Can you reproduce only the lines of the material below from the line with "Le serveur indique le ch" up to and including the line with "kurias privalu pamatyti kiekvienam", putting "Kauno" in place of "Vilniaus" and keeping everything else the same?

Supplied records: Begin

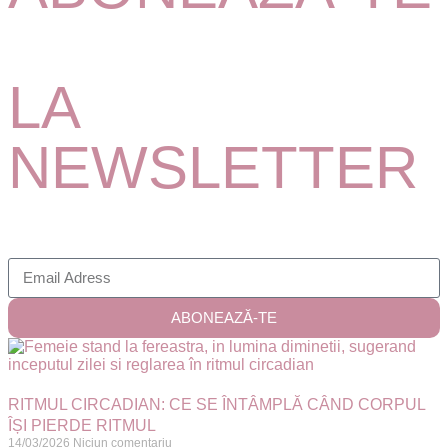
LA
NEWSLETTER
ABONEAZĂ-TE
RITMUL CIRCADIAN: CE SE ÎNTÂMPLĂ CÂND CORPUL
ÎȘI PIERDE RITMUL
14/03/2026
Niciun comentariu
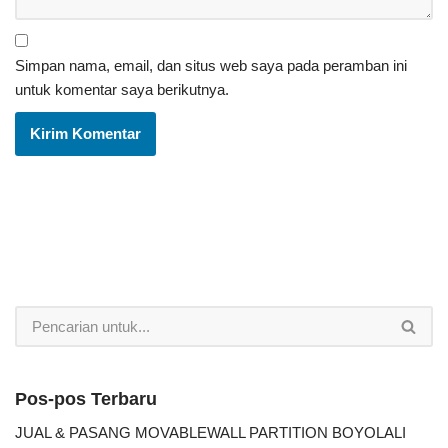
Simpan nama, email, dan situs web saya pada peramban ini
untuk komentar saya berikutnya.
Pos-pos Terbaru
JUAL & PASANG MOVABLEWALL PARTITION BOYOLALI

Supplied records: End
Supplied records: Begin

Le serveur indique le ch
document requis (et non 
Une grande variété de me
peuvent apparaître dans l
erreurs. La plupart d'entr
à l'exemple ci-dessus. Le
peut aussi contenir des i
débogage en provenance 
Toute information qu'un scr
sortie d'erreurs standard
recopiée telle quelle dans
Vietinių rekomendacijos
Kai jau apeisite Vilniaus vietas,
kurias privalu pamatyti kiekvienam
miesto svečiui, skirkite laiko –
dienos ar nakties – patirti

Supplied records: End

Answer to this task:
Le serveur indique le ch
document requis (et non 
Une grande variété de me
peuvent apparaître dans l
erreurs. La plupart d'entr
à l'exemple ci-dessus. Le
peut aussi contenir des i
débogage en provenance 
Toute information qu'un scr
sortie d'erreurs standard
recopiée telle quelle dans
Vietinių rekomendacijos
Kai jau apeisite Kauno vietas,
kurias privalu pamatyti kiekvienam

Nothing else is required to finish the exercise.